Re: [-empyre-] capacious processing
Thanks to Peter Luining for posting his review of Processing. I'm writing
this to answer some of Jim Andrews' excellent questions, as well as to
expand a little on what I think is needed in an application to teach
digital media theory and practice. It should be said that I believe in the
essential need to teach the nature of computation, at least if the students
are to be expected to break the boundaries of existing software.
If I come across as a Processing evangelist, I apologise. There are a
number of tools that can be used to teach computation as a digital media
tool, including of course Flash and Director. I suppose I'm inevitably
arguing a purist approach to computation...
> Processing is not a "graphic app",
Do you mean it is a programming language?

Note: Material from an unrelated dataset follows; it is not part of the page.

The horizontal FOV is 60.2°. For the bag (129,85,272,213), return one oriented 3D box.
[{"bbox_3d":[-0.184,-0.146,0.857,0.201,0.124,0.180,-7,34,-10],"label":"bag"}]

Yes. Processing currently translates into Java code, but could
theoretically be ported to use another code base (i.e. C++ and OpenGL). The
decision to use Java derives from its cross-platform and web publishing
advantages. But the Processing language (as described here:
http://processing.org/reference/) is a complete programming language, with
a strong bias towards graphics, interaction, sound and simulation.

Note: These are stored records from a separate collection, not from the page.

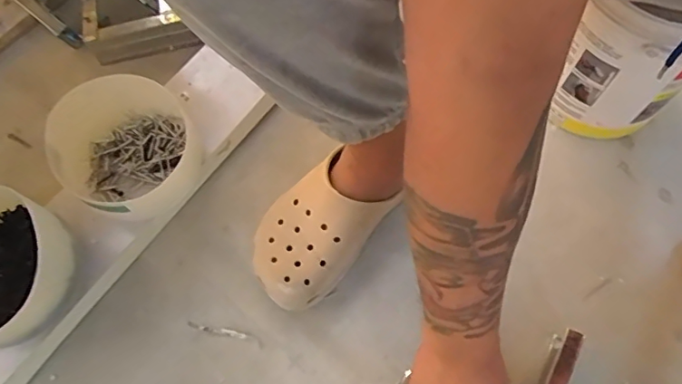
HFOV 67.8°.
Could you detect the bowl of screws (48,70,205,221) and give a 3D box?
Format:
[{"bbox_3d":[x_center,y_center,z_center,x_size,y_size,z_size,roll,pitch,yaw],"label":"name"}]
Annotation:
[{"bbox_3d":[-0.243,-0.042,0.583,0.155,0.108,0.148,0,68,0],"label":"bowl of screws"}]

Great. You must have given some thought to this, Marius, and what it might
take to produce a tool that does not produce narrow visual expression. I
would be very interested to hear your thoughts on the matter.
What metaphors are you thinking of? In particular, I'm interested in the
Director and Flash metaphors you don't employ. Are there other metaphors you
These are important questions. The current discourse on software art and
computational design criticizes the assumption that software is neutral or
transparent in reflecting the user's actions. All tools have bias, so the
choice of tools becomes a choice of bias.
The reason I say that Processing does not have a narrow visual expression
is obvious. It has a graphics library for dealing with 2D and 3D graphics,
as well as raster graphics. It also allows realtime video processing,
enabling experiments with webcams, interactive video tracking and
experimental film. Like any tool, Processing has a visual bias in how its
graphics library is set up. Its functionality is based on concepts from
Postscript and OpenGL, both systems widely accepted for their versatility.
Flash and Director are based on the concepts of the timeline, movie clips,
symbols and scripts that are attached either to symbols or frames. This is
an excellent framework for working with animation, particularly with media
created in other tools. Flash excels at 2D vector-based graphics and is
good for interactive projects and . It is not well suited to realtime 3D,
pixel graphics, serial communication, sound synthesis or video processing.
Processing reduces its structure to setup, loop and events. For advanced
concepts it encourages the use of object-oriented programming. The
stripped-down nature both of the tool and the language is intentional, and
means that it is well-suited for beginners experimenting with interaction,
simulation and computational form. It allows the programmer to create the
metaphors of timeline, movie clips etc., but it does not require them. It
is a genuine programming language, but does not require the user to know
about compilers or IDEs.
I want to teach students who are used to thinking visually to see how
computational processes can influence their design and art practices. A
tool like Flash requires the user to work in a specific way in order to
accomplish results, and is not focused on computational form. Processing
has fewer limitations in terms of work flow, and I can have students
drawing computational compositions within minutes of showing them the tool.
Processing is not yet Open Source, but will most likely become so in the
near future. Already, various people have created external libraries for
sound synthesis and analysis, 3D file output and advanced particle system
simulations. The extensibility of the tool adds to its appeal. Because it
is based on Java, anyone can extend it by creating their own libraries for
any functionality they might need.
Why just prototypes? Director has certain limitations that I know of that
As a teaching and research tool for non-programmers, Processing is easy to
learn and allows for the exploration of computational form. For
programmers, it is a tool for sketching quickly without having to worry
about details. For finished work, be it animation, interactive
installations, performance or net-based art, Processing is currently a
little clunky. Java is (relatively) slow, and the Processing rendering
engine can't compare with Flash or native OpenGL applications. Also, it has
limited support for complex digital media like vector graphics and 3D objects.
The strength of Processing is its simplicity and extensibility, not in
being an optimal tool for professional digital media production.